Aim 1 : Determine the intracellular role of Gag-like proteins PEG10 and PNMA2 in the basal and ethanol influenced differentiation of neural stem cells and neural development.
Aim 2 : Determine the extracellular role of PEG10 and other Gag-like proteins present in exosomes in intercellular communication and coordination of neural development under basal and ethanol conditions.
Aim 3 : Determine the in vivo interaction between Gag-like proteins and PAE on fetal neural development. These studies are expected to uncover novel GLP mediators of differentiation that may be manipulated in exosomes to control self-renewal and maturation of neural stem cell ensembles and to minimize effects of PAE on early neural development.
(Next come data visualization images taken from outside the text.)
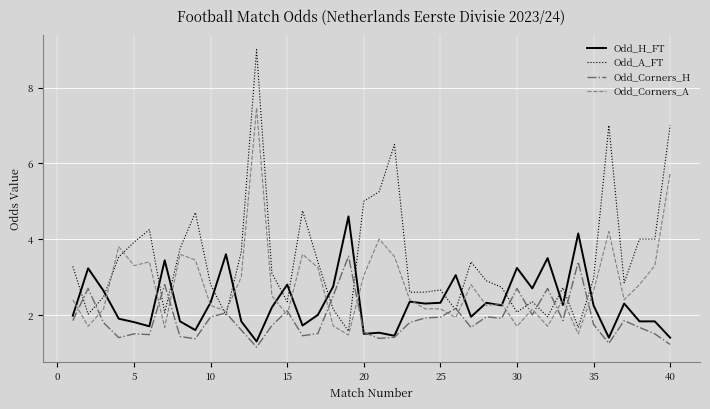

Which series has the largest total across all categories?

Odd_A_FT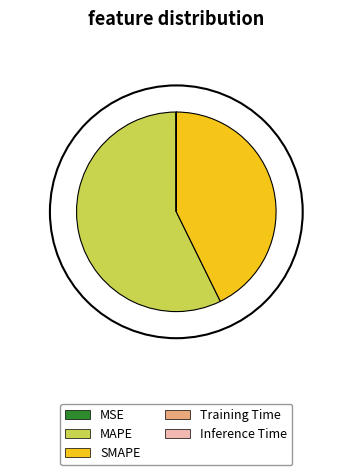

What is the largest slice in the pie chart?

MAPE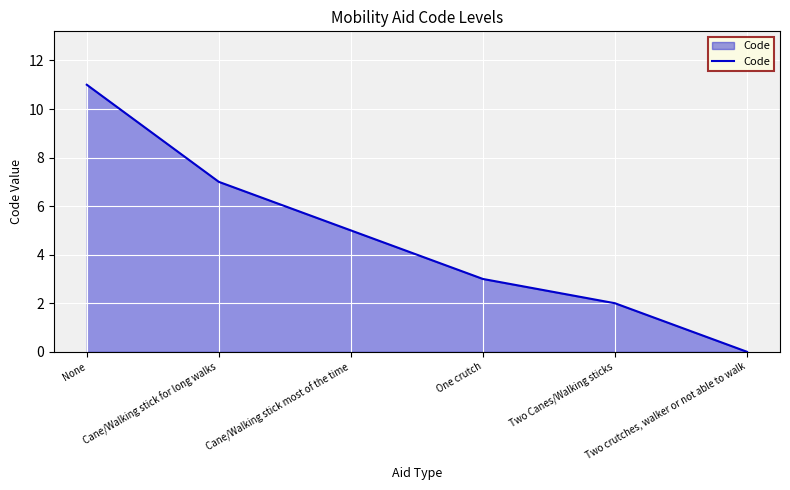

Reading left to right, extract all data points from this chart.

11	7	5	3	2	0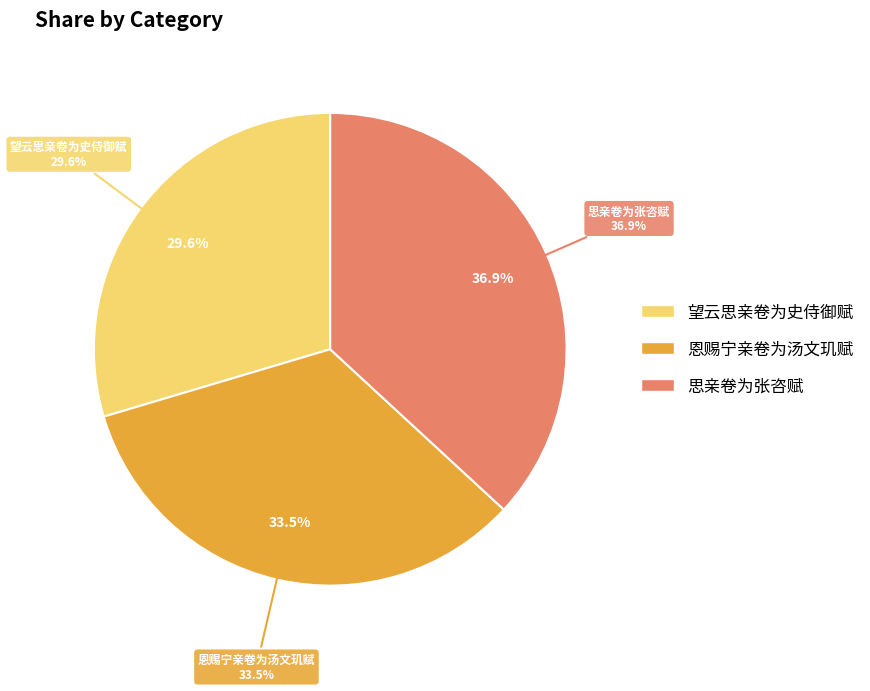

How much of the chart is everything except 望云思亲卷为史侍御赋?

70.4%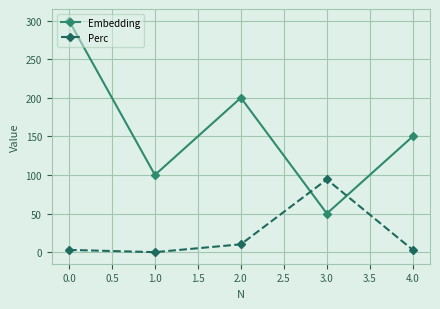

What is the label of the 4th point from the left?

3.0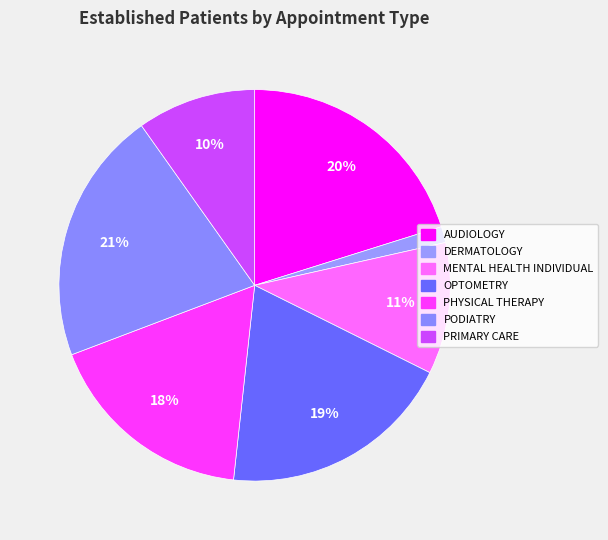

What percentage is the AUDIOLOGY slice, to the nearest percent?

20%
This training plan?s focus on disrupting the connection between PAE and FASD integrates well with a career goal to become a pediatrician-scientist with a focus on developmental disabilities.
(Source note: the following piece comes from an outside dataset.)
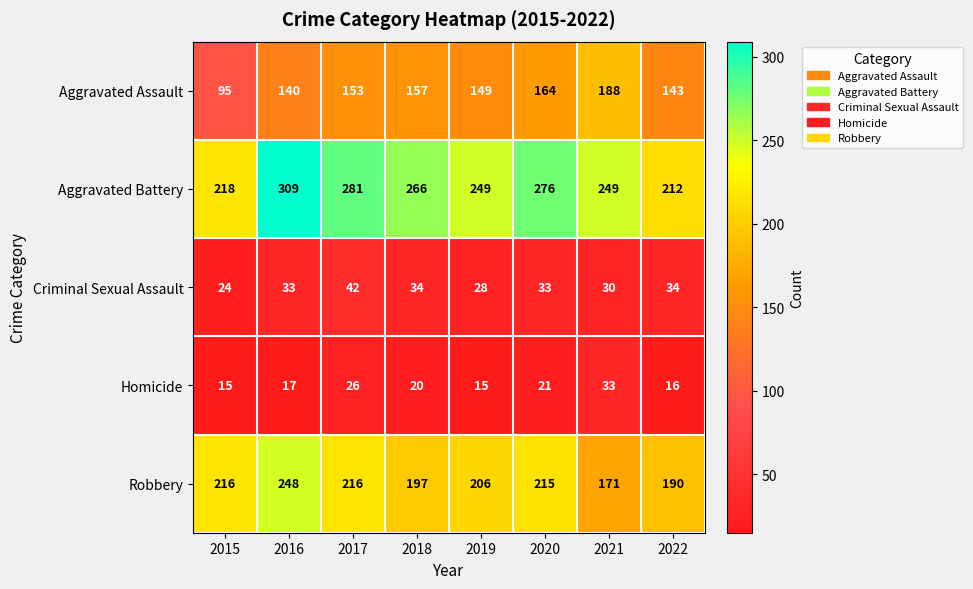

At which label does Aggravated Battery reach its minimum?

2022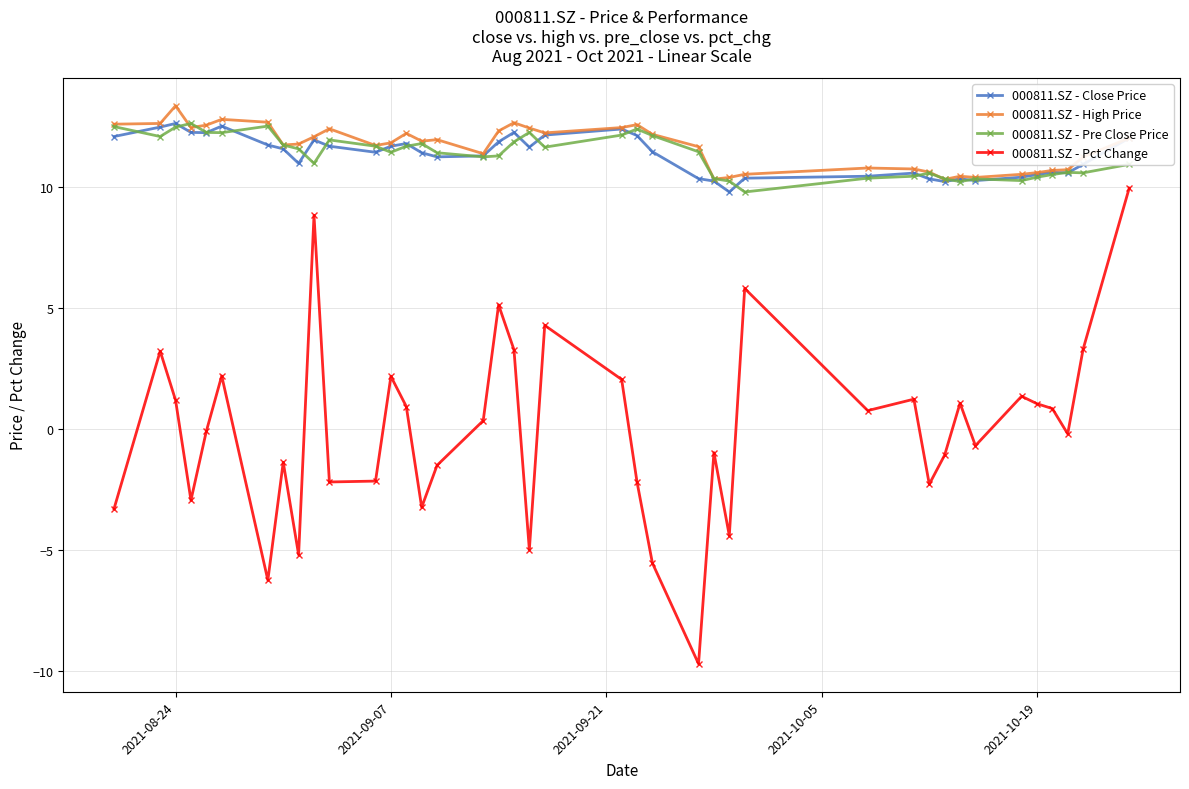

Which series has the largest range (max minus min)?

000811.SZ - Pct Change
Prenatal alcohol exposure (PAE) is the leading non-genetic cause of intellectual and other brain disabilities. This project seeks to characterize the exosome-mediated function of Gag-like proteins in neural development and the influence of ethanol exposure on their normal function. The goals of these studies is to uncover novel mechanisms of neural development that will lead to interventions capable of mitigating the effects of PAE and consequently minimize the impact Fetal Alcohol Spectrum Disorders, a goal consistent with the mission of the National Institute of Alcohol Abuse and Alcoholism, which is to find ways to ?reduce alcohol-related problems? by research in ?prevention and treatment?.